Are you logging? Do your servers, firewalls, routers, IPS systems, and applications write log files? Good. What are you logging? What do you do with those log files? Do you review them every day? Do you correlate them? Do you investigate errors or strange access patterns? Do you archive them? Or do you just let them take up disk space until you are running low, and then pull the old CTRL+A, Shift+Del to free up space?
Good event log management is about much more than turning on logging and ticking all the boxes. Those logs actually have to be reviewed, archived, consulted, or there’s just so much additional overhead to your I/O, and the equivalent of binary junk taking up precious space until you come along to clear them out. Don’t be a data hoarder; implement good event log management practices to get the most out of your systems.
Here are nine fundamental tips for event log management to help you get started:
1. Use an application to do the heavy lifting for you
Unless you have a very small number of servers, you’ll find you have too many systems to effectively handle event log management by hand. The most important tip for event log management is to use an event log management application. The automation will make event log management scalable, and it will help with the remaining tips in this article.
2. Log only what you need, which is just enough to reproduce the events
Too much information is worse than not enough. It’s not uncommon to find servers configured to log so much that they cannot store more than a rolling 24 hour period worth of data. If someone wants to know on Monday morning what happened Friday night, that data has already been lost. Good event log management avoids information overload by ensuring only the relevant data is logged.
3. Aggregate, and correlate your logs
That event log management software will save you countless hours of logging on to each individual system and trying to gather all the logs manually, and then massaging them in Excel to correlate events. You want to see what happens and when it happens across all your systems, and correlating events is the way to get the big picture.
4. Review the logs regularly
Reviewing logs when you have a problem is a failing strategy. Regularly reviewing logs lets you start to recognize what is normal, so you will notice what is bad. You need to establish that baseline. Regular reviews can also help you spot issues before they become incidents, and that is one of the main reasons to do any kind of event log management at all. Otherwise, you might as well just turn off logging completely to save space.
5. Investigate anomalies
Because you are doing regular reviews as part of your event log management, you will be able to spot anomalies and get ahead of any potential issues before they become major incidents. Whether it is response times, capacity challenges, or inappropriate access attempts, early detection is key.

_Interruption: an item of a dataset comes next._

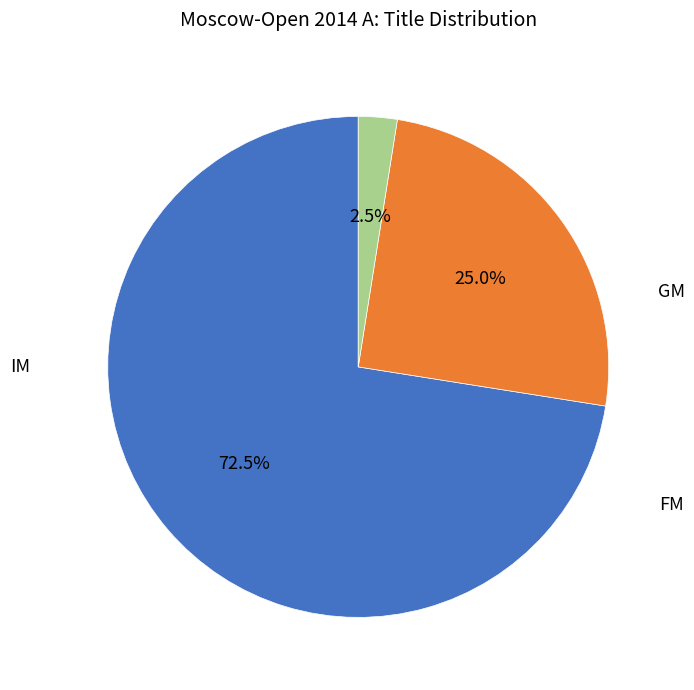

Which has a higher value, FM or GM?

GM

6. Make the logs accessible, and lead people to them
Don’t go at it alone. Good event log management is a team effort, and you’ll be pleasantly surprised at how well the other server admins and application developers will contribute to regular reviews, because they will start to learn things about their systems they couldn’t possibly know without seeing those logs from production.
7. Mine the logs for useful data
Does it make sense to develop content that will never be used? Of course not, and mining your logs for useful data can help you determine what clients are visiting your website so you can see which browsers and resolutions they are using. It can tell you which sections of a site or application are being used, and which are being ignored. Knowing what is useful to your audience helps you prioritize your development efforts where they will do the most good.
8. Store logs long enough to be able to go back in time to prove what you need
Unless you are trying to show year over year trends, data more than 90 days old is so stale it starts to smell bad. Your mileage may vary, but if a security log shows an access attempt from last month, but the source IP address cannot be correlated to the client because DHCP logs only go back seven days, you have a problem. Good event log management should have prevented that, but can fix the issue going forward. Pick a date that everyone agrees is reasonable, and then make sure that all systems use the same retention period.
9. Purge old logs regularly
And when that retention period is past, purge old logs automatically. Log files take up space, and good event log management includes knowing when to take out the trash, and making sure it gets done.
With these nine fundamental tips for event log management, you will find that logging becomes a valuable and desirable activity that can help you learn about your systems, spot trends that will allow you to plan for future growth, identify issues before they become incidents, and enable you to set management’s expectations properly, and meet them completely. Event log management is an underappreciated skill that can easily be added to your repertoire with the right approach, and a good event log management application to help you with the tasks.